MSA SAFETY INCORPORATED (NYSE:MSA) Files An 8-K Departure of Directors or Certain Officers; Election of Directors; Appointment of Certain Officers; Compensatory Arrangements of Certain OfficersItem 5.02 Departure of Directors or Certain Officers; Election of Directors; Appointment of Certain Officers; Compensatory Arrangements of Certain Officers.
MSA SAFETY INCORPORATED (NYSE:MSA) Files An 8-K Departure of Directors or Certain Officers; Election of Directors; Appointment of Certain Officers; Compensatory Arrangements of Certain Officers
Explanatory Note
On June 4, 2017, MSA Safety Incorporated (the “Company”) filed a Current Report on Form 8‑K reporting that Nishan J. Vartanian had been elected to the position of President and Chief Operating Officer of the Company. On June 19, 2017, the Compensation Committee of the Board of Directors amended the compensation package of, and made certain awards to, Mr. Vartanian. to Instruction 2 to Item 5.02 of Form 8-K, this Form 8-K/A is being filed for the purpose of reporting such compensation.

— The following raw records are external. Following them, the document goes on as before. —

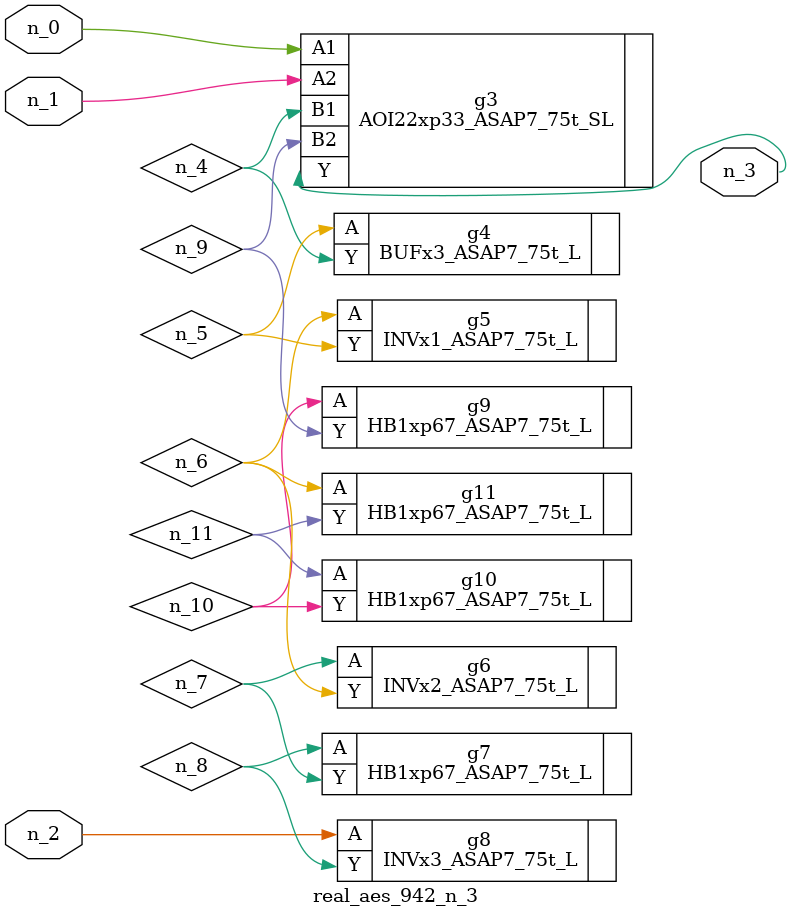
<source format=v>
module real_aes_942_n_3 (n_0, n_2, n_1, n_3);
input n_0;
input n_2;
input n_1;
output n_3;
wire n_4;
wire n_5;
wire n_7;
wire n_9;
wire n_6;
wire n_8;
wire n_10;
wire n_11;
AOI22xp33_ASAP7_75t_SL g3 ( .A1(n_0), .A2(n_1), .B1(n_4), .B2(n_9), .Y(n_3) );
INVx3_ASAP7_75t_L g8 ( .A(n_2), .Y(n_8) );
BUFx3_ASAP7_75t_L g4 ( .A(n_5), .Y(n_4) );
INVx1_ASAP7_75t_L g5 ( .A(n_6), .Y(n_5) );
HB1xp67_ASAP7_75t_L g11 ( .A(n_6), .Y(n_11) );
INVx2_ASAP7_75t_L g6 ( .A(n_7), .Y(n_6) );
HB1xp67_ASAP7_75t_L g7 ( .A(n_8), .Y(n_7) );
HB1xp67_ASAP7_75t_L g9 ( .A(n_10), .Y(n_9) );
HB1xp67_ASAP7_75t_L g10 ( .A(n_11), .Y(n_10) );
endmodule
</source>
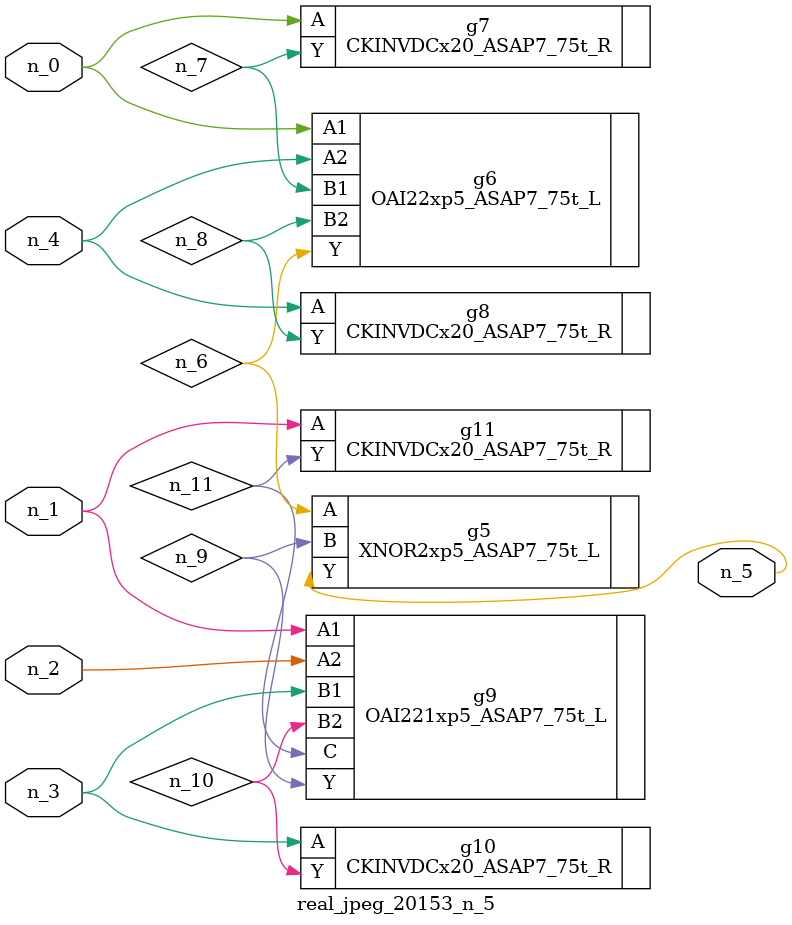
<source format=v>
module real_jpeg_20153_n_5 (n_4, n_0, n_1, n_2, n_3, n_5);

input n_4;
input n_0;
input n_1;
input n_2;
input n_3;

output n_5;

wire n_8;
wire n_11;
wire n_6;
wire n_7;
wire n_10;
wire n_9;

OAI22xp5_ASAP7_75t_L g6 ( 
.A1(n_0),
.A2(n_4),
.B1(n_7),
.B2(n_8),
.Y(n_6)
);

CKINVDCx20_ASAP7_75t_R g7 ( 
.A(n_0),
.Y(n_7)
);

OAI221xp5_ASAP7_75t_L g9 ( 
.A1(n_1),
.A2(n_2),
.B1(n_3),
.B2(n_10),
.C(n_11),
.Y(n_9)
);

CKINVDCx20_ASAP7_75t_R g11 ( 
.A(n_1),
.Y(n_11)
);

CKINVDCx20_ASAP7_75t_R g10 ( 
.A(n_3),
.Y(n_10)
);

CKINVDCx20_ASAP7_75t_R g8 ( 
.A(n_4),
.Y(n_8)
);

XNOR2xp5_ASAP7_75t_L g5 ( 
.A(n_6),
.B(n_9),
.Y(n_5)
);


endmodule
</source>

(c) The Compensation Committee made certain changes to the compensation of, and made certain awards to, Mr. Vartanian. The compensation to be paid to Mr. Vartanian will be paid to the Company’s existing executive compensation programs, as such programs are described in the Company’s Proxy Statement dated April 7, 2017 (the “2017 Proxy Statement”), which is incorporated herein by reference.
Effective June 5, 2017, Mr. Vartanian will have a base salary of $500,000 and certain adjustments will be made to the target cash incentive award amount and the performance targets with respect to Mr. Vartanian’s participation in the Company’s Non-CEO Executive Incentive Plan. For the target cash incentive award, Mr. Vartanian’s percent of salary midpoint will increase to 80% and the target award amount will be $402,360. There will also be certain adjustments to Mr. Vartanian’s performance measures under such plan, to use Company’s consolidated financial results as compared to financial results from solely the Americas.
Mr. Vartanian will also receive, effective June 26, 2017, additional long term incentive awards. He will receive time-vesting restricted stock units with a fair market value of $500,000, with a cliff vesting period of three years from the date of grant. He will further receive performance stock units with a fair market value of $500,000. The performance stock units will vest on March 8, 2020 with a performance period of June 1, 2017 through December 31, 2019. The performance metrics for the grant will be similar to those described for the grants of 2016 performance stock units in the 2017 Proxy Statement, except that the metrics will be based 40% on operating margin and 60% on revenue growth. Further details on Mr. Vartanian’s compensation will be included in the Company’s 2018 Proxy Statement.